▶ **Work instructions**:
In your copy, include every line of the listing below exactly but none of the pictures.

▶ **Records for the exercise**:

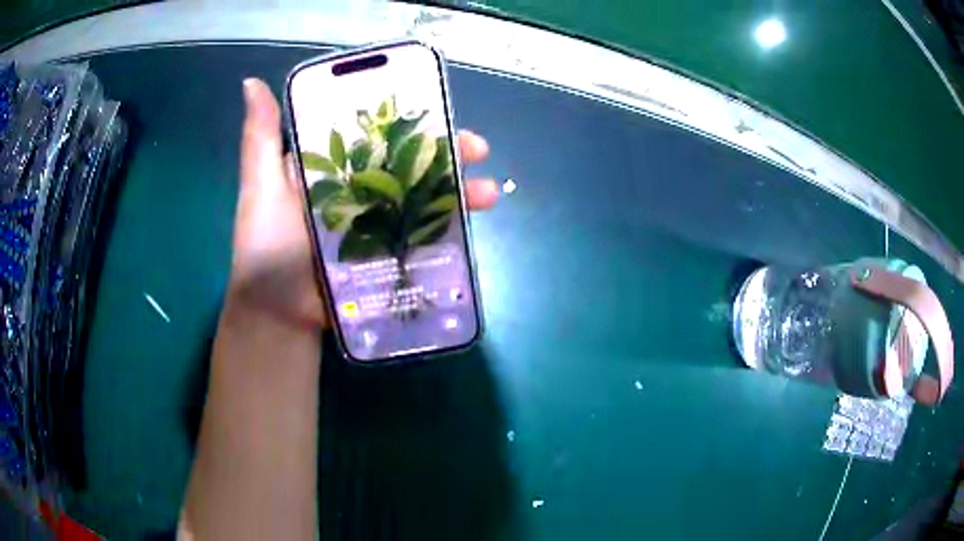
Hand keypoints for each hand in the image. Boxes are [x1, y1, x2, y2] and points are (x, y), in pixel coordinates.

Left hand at [228, 78, 498, 329]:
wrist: (280, 316)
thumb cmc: (267, 249)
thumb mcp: (260, 187)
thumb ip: (260, 138)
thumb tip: (252, 82)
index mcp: (331, 167)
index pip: (375, 132)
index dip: (406, 117)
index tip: (438, 106)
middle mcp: (359, 189)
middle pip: (408, 162)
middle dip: (446, 153)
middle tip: (477, 148)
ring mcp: (378, 223)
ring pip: (424, 197)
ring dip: (460, 191)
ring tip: (488, 192)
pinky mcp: (389, 254)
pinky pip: (425, 235)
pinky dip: (452, 227)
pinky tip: (475, 221)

▶ **Task output**:
Hand keypoints for each hand in the image. Boxes are [x1, y1, x2, y2] and points are (x, y), in pixel coordinates.

Left hand at [228, 78, 498, 329]:
wrist: (280, 316)
thumb cmc: (267, 249)
thumb mcp: (260, 187)
thumb ip: (260, 138)
thumb tip: (252, 82)
index mcp: (331, 167)
index pip: (375, 132)
index dip: (406, 117)
index tip: (438, 106)
middle mcp: (359, 189)
middle pip: (408, 162)
middle dip: (446, 153)
middle tip: (477, 148)
ring mcp: (378, 223)
ring pip: (424, 197)
ring dip: (460, 191)
ring tip: (488, 192)
pinky mcp: (389, 254)
pinky pip: (425, 235)
pinky dip: (452, 227)
pinky tip: (475, 221)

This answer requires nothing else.